[Text under study]
# is there a babysitting service for JVC



## deeps_10 (Mar 21, 2014)

Hi, 

We are potentially looking at a place in JVC. We don't have live in maid. Does anyone know to process of finding baby sitter. I am wary of JVC not having the greatest of links. Is there a maid / baby sitting service the provides for this area? 

Thanks


----------



## Mans4 (Apr 4, 2014)

Contact Molly maid , i guess they have service in JVC


----------



## deeps_10 (Mar 21, 2014)

Thanks but looking on their website that's a cleaning service we are looking to babysitting service


----------



## Stevesolar (Dec 21, 2012)

deeps_10 said:


> Thanks but looking on their website that's a cleaning service we are looking to babysitting service


Hi,
As far as I know - there is no official babysitting service in Dubai.
Most people either let their maid babysit or use friends teenage daughters.
Hourly rate maid agencies would not be ideal at providing babysitters!
Cheers
Steve


----------



## Ogri750 (Feb 14, 2008)

I have a daughter that does baby-sitting, plus we are in JVC


----------



## Stevesolar (Dec 21, 2012)

Ogri750 said:


> I have a daughter that does baby-sitting, plus we are in JVC


Result!


----------

[Work task 1] In the babysitting thread, how does Stevesolar say most people arrange babysitting?
[Work task 2] Sum up the babysitting thread in two sentences.
[Work task 3] Print the babysitting thread's text between "We are potentially" and "for this area?", inclusive.

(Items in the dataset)
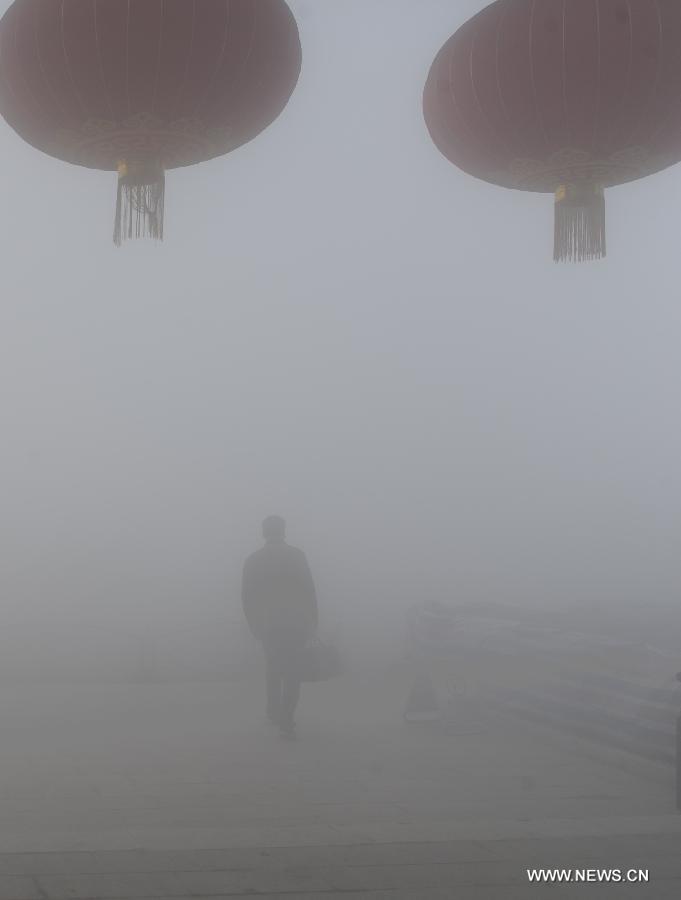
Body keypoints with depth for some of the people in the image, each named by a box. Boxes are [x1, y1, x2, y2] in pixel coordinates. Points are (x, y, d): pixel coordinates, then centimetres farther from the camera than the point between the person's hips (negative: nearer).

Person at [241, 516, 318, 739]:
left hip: (268, 626, 2)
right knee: (292, 673, 6)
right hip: (297, 625, -2)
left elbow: (247, 599, 2)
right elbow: (309, 592, -5)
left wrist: (255, 626, 12)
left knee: (274, 671, 18)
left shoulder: (253, 561, 3)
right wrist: (312, 622, 2)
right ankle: (285, 721, -2)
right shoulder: (297, 556, -4)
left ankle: (275, 714, 16)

[Response box 1] Most people either let their maid babysit or use friends' teenage daughters.

[Response box 2] A user looking at a place in JVC without a live-in maid asks whether any maid or babysitting service covers the area, and turns down a suggestion of Molly Maid because it is a cleaning service. Another member says there is no official babysitting service in Dubai and that most people use their maid or friends' teenage daughters, and a JVC resident replies that they have a daughter who does babysitting.

[Response box 3]
We are potentially looking at a place in JVC. We don't have live in maid. Does anyone know to process of finding baby sitter. I am wary of JVC not having the greatest of links. Is there a maid / baby sitting service the provides for this area?